_BLOC DE TEXTE_
Nos jeunes ne vont pas bien. « Qu’est-ce qui cloche avec nos enfants? » et « La société change » sont deux articles parus ce dimanche 28 mai dans LaPresse qui dressent un très sombre et alarmant portrait de cette détresse des enfants et adolescents1. Des articles qui soulignent également à quel point les adultes sont dépassés par cette détresse tant les besoins sont immenses et grands.
La relation parent-enfant ou encore celle enseignant-enfant m’interpelle énormément puisque la relation d’attachement est un besoin fondamental, souvent négligée. Quand nous pensons en termes de hiérarchie ou d’autorité, nous croyons souvent que l’enfant est inférieur à l’adulte et qu’il doit obéir aux adultes. Nous croyons que nous avons besoin d’asseoir notre autorité et d’être sévères et strictes. Par exemple, lorsqu’un jeune ne se soumet pas aux demandes des parents, nous pensons qu’il doit être puni, mis en retrait, se voir retirer certains privilèges, qu’il doit être humilié et ressentir de la honte pour ses comportements dérangeants, que ses émotions doivent être ignorées, qu’il devient légitime de crier ou encore de priver du lien avec le parent.

_MATÉRIEL FOURNI_
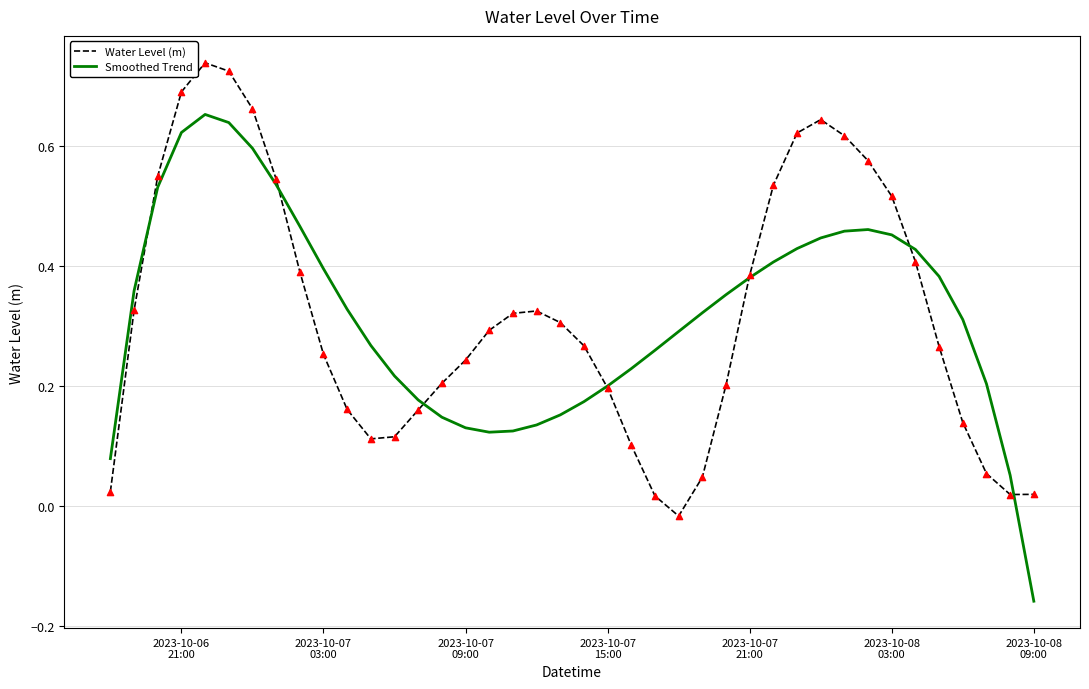

Which series has the largest range (max minus min)?

Smoothed Trend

_DÉTAIL DE LA TÂCHE_
Reprenez le texte sur la détresse des jeunes et la relation parent-enfant à la suite de sa dernière phrase.

_RÉPONSE À L'EXERCICE_
Ces croyances conditionnent le jeune par la peur. C’est pour ton bien, les racines de la violence dans l’éducation de l’enfant qu’Alice Miller abordait déjà dans les années 1980. Croyant faire pour le bien de l’enfant, ce dernier acquière plutôt qu’une personne en autorité peut utiliser son pouvoir pour faire de la violence : chantage, menace, retrait, humiliation. Il acquière qu’il est un être inférieur, fondamentalement mauvais et pas correct. Il apprend que son intégrité n’a pas de valeur. Il apprend la culpabilité de ressentir et il apprend à refouler ses sentiments vulnérables. Il apprend à éprouver la haine de lui.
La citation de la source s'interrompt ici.